El cierre de maternidades no es el único indicador. «Hay escuelas que hoy hacen promociones para captar alumnos en el nivel inicial, cuando antes faltaban vacantes. Esa caída de la natalidad se va a trasladar a la primaria, la secundaria y luego al mercado laboral», explicó.

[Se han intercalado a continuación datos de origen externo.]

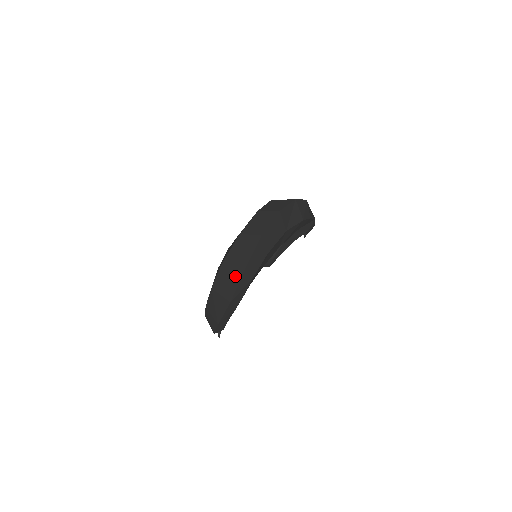
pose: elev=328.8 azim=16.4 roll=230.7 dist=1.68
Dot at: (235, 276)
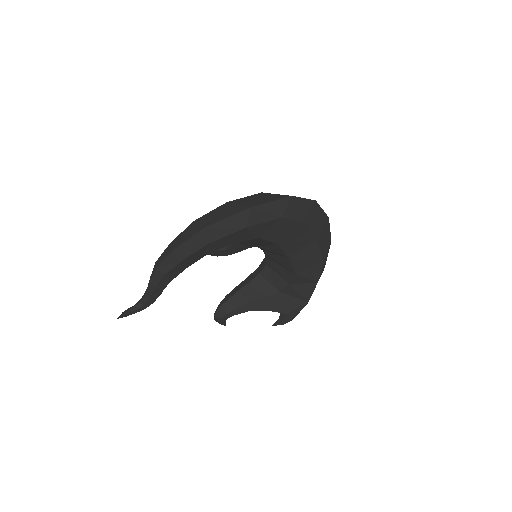
Dot at: (271, 198)
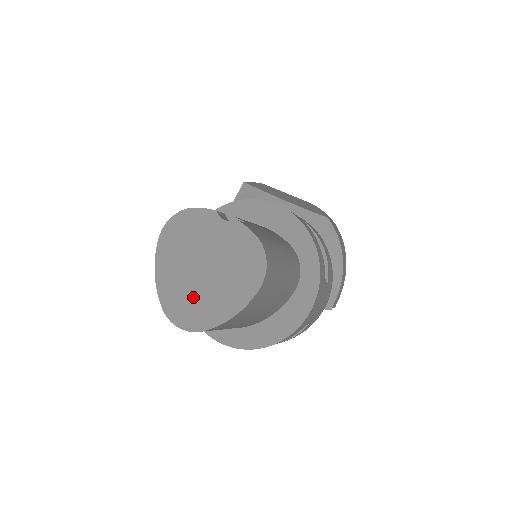
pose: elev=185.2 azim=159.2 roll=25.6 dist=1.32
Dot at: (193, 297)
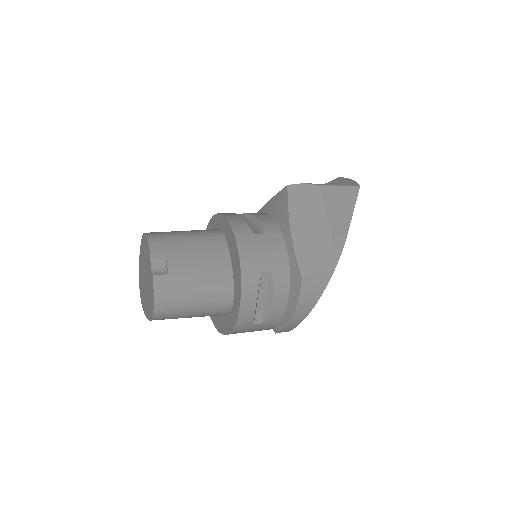
Dot at: (143, 286)
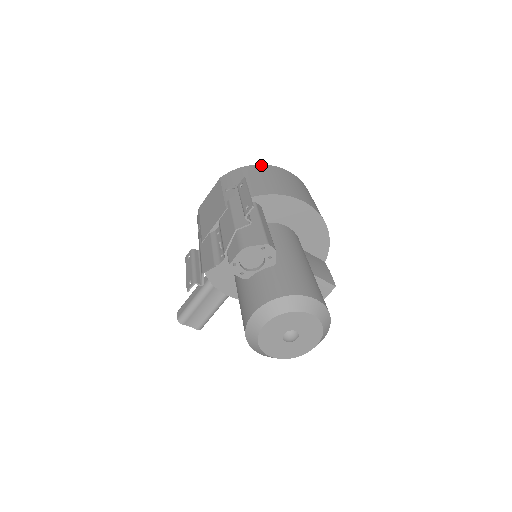
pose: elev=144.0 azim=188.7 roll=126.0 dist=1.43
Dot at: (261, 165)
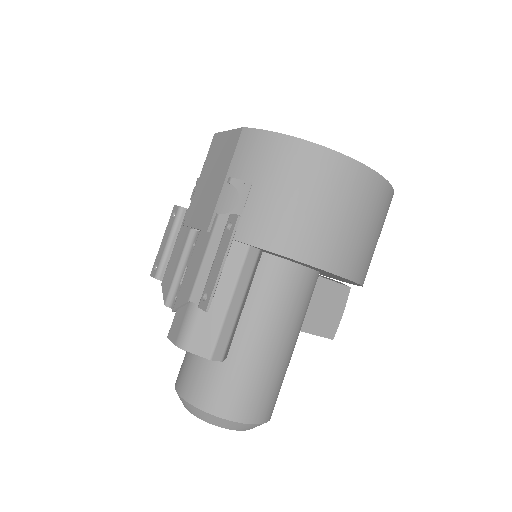
Dot at: (311, 146)
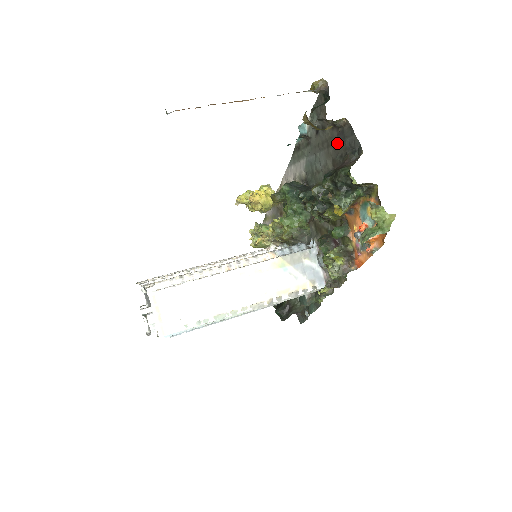
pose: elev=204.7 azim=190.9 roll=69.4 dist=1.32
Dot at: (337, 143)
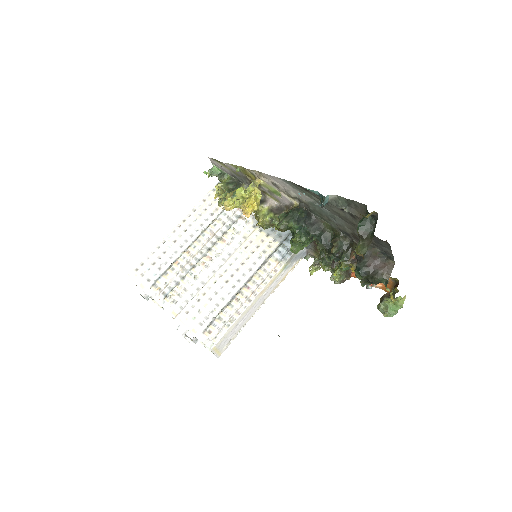
Dot at: occluded
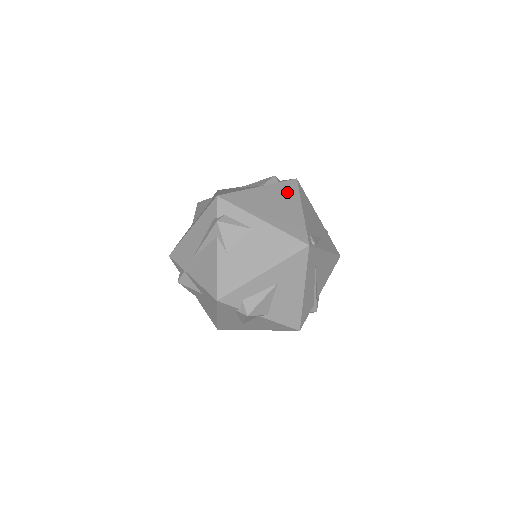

Consultado sobre las causas, Pelaez desestimó que la legalización del aborto sea responsable de la tendencia. «La contribución del aborto legal a la baja natalidad es marginal, de entre un 3 y un 4%. La caída empezó mucho antes de la ley», afirmó. Enumeró factores culturales y sociales: «Hay menos mandatos, más proyectos individuales, más años de estudio, mayor participación laboral de las mujeres, postergación de la maternidad y de las parejas. El acceso a métodos anticonceptivos permite elegir cuándo y cuántos hijos tener». Sobre el impacto económico, declaró: «La inestabilidad laboral influye, pero países sin crisis tienen tasas de fecundidad incluso más bajas que la nuestra». Pelaez también relativizó la idea de un rebote por postergación de la maternidad: «No se ve un repunte en mayores de 40. La caída es muy marcada en menores de esa edad y no se compensa después».

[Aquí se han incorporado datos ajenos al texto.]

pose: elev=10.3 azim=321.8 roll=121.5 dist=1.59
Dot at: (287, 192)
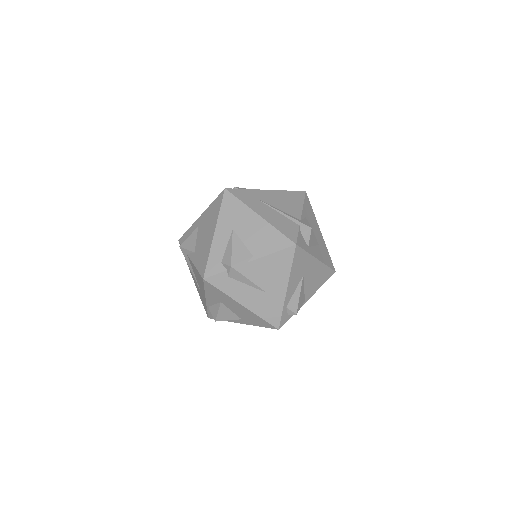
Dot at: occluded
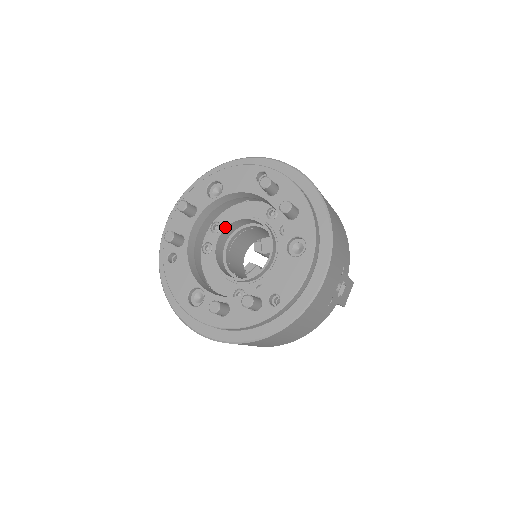
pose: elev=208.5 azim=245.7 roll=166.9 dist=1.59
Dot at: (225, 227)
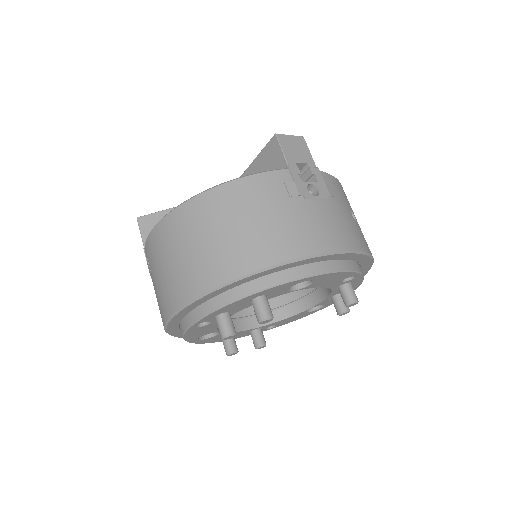
Dot at: occluded
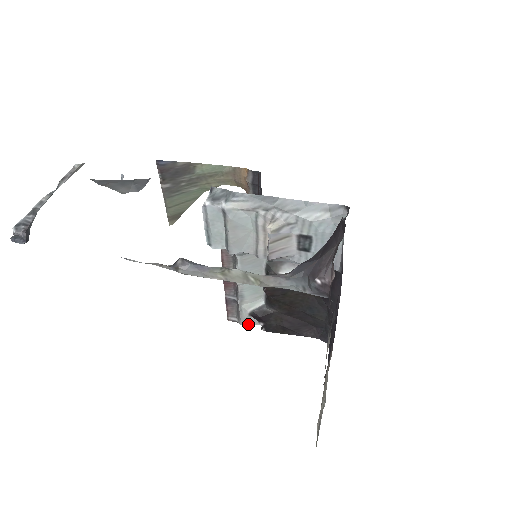
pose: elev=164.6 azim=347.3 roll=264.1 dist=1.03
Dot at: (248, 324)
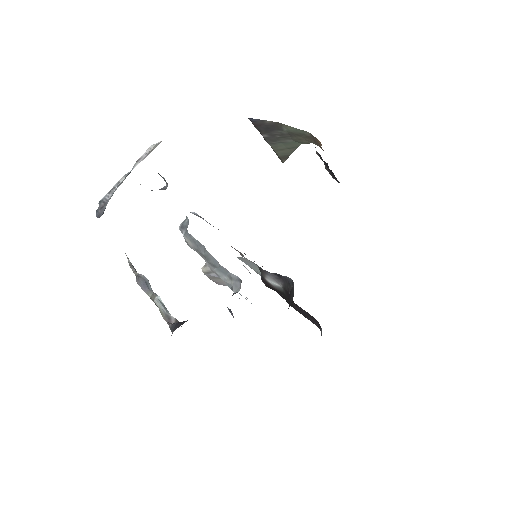
Dot at: occluded
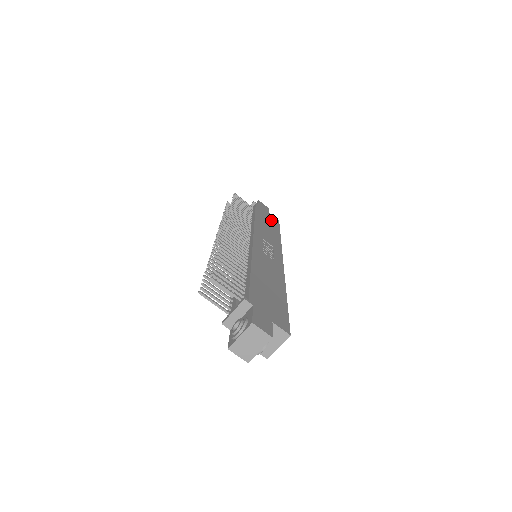
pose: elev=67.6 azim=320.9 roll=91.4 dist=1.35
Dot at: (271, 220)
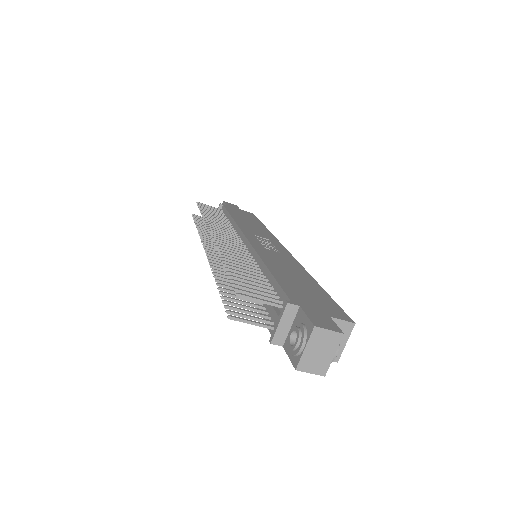
Dot at: (247, 215)
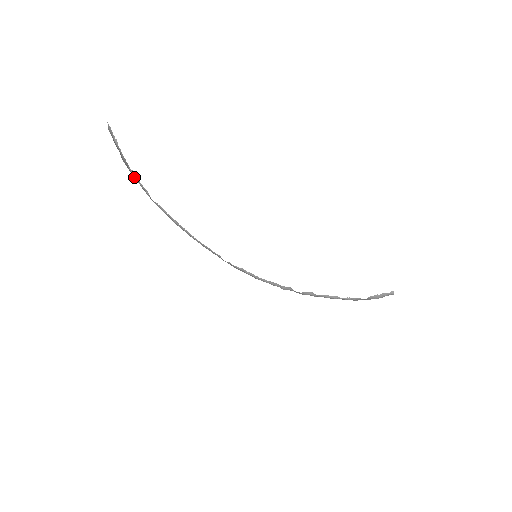
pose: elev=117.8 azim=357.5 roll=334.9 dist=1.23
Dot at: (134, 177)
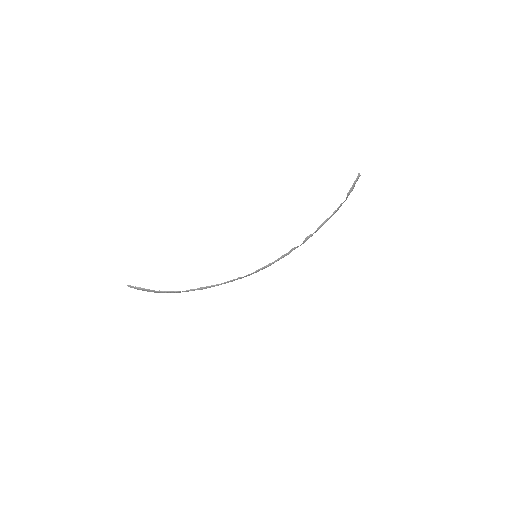
Dot at: occluded
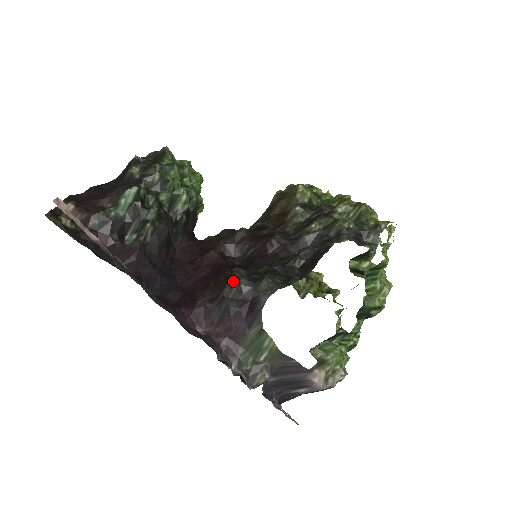
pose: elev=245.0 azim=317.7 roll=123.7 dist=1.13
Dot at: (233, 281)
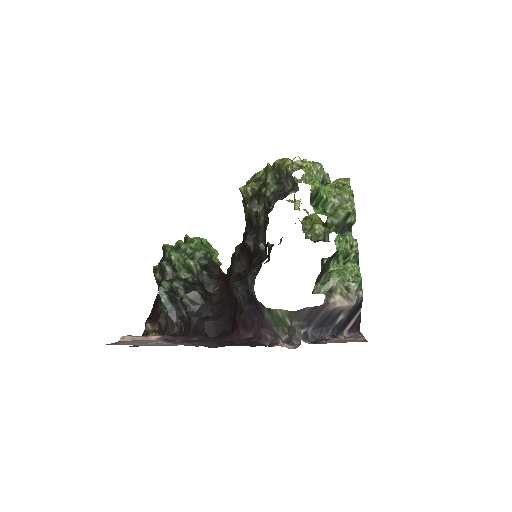
Dot at: (236, 294)
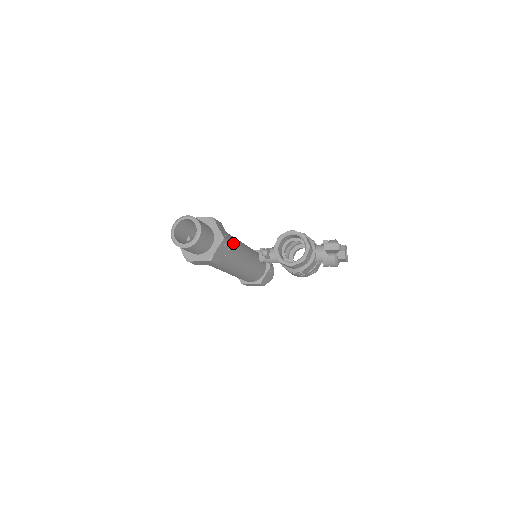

El desplome de nacimientos tiene efectos previsionales y sociales. «El sistema de jubilaciones fue pensado para otra Argentina: ya no hay tres aportantes por cada beneficiario. Habrá que debatir un nuevo pacto intergeneracional», advirtió Pelaez. El envejecimiento de la población suma un desafío: «En la Ciudad de Buenos Aires, casi la mitad de las mujeres mayores de 80 vive sola. El cuidado familiar tradicional se debilita y necesitamos políticas públicas para acompañar a las personas mayores». Como dato, Pelaez resaltó la caída del embarazo adolescente: «Hoy es un tercio de lo que era en 2014. Es una consecuencia directa de políticas públicas como el plan ENIA y la expansión de anticonceptivos». «La pregunta no es si viviremos más, sino cómo garantizamos que esos años extra sean de calidad», concluyó.